### [AIM OF THE EXERCISE]
From the entries below, output the line with "left shoulder: (72, 42)" and each following line up to and including the line with "left ankle: (77, 137)", exactly as written.

### [SOURCE DATA]
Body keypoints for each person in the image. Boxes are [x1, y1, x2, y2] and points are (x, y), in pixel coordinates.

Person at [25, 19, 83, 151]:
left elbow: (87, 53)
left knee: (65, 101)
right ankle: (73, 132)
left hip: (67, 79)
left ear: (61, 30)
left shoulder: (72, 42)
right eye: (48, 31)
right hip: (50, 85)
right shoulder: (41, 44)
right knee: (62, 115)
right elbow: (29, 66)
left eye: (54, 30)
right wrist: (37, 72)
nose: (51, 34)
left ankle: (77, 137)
...
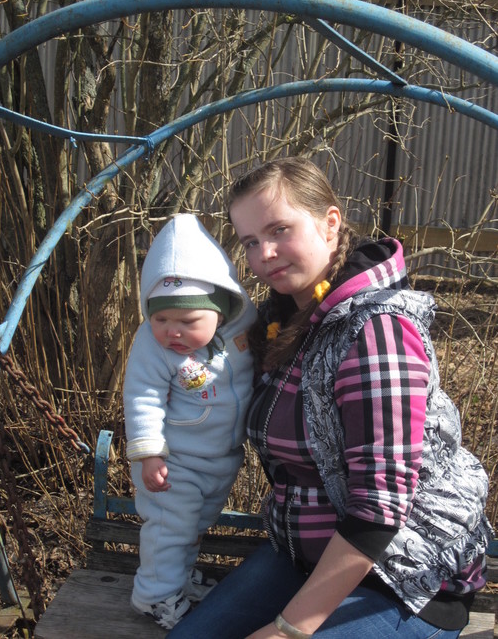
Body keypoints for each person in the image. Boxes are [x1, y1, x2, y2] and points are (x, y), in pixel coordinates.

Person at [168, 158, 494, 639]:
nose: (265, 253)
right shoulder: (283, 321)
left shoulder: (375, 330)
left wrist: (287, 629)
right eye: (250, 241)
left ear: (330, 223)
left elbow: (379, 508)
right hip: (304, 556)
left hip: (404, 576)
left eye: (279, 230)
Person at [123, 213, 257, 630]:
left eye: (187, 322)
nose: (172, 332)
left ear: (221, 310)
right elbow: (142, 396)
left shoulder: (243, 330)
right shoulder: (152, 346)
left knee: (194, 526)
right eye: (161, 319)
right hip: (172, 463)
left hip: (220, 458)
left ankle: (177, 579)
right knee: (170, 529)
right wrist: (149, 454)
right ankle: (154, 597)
--
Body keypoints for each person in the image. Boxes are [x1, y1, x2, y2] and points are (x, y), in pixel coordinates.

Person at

### [FINAL ANSWER]
left shoulder: (72, 42)
right eye: (48, 31)
right hip: (50, 85)
right shoulder: (41, 44)
right knee: (62, 115)
right elbow: (29, 66)
left eye: (54, 30)
right wrist: (37, 72)
nose: (51, 34)
left ankle: (77, 137)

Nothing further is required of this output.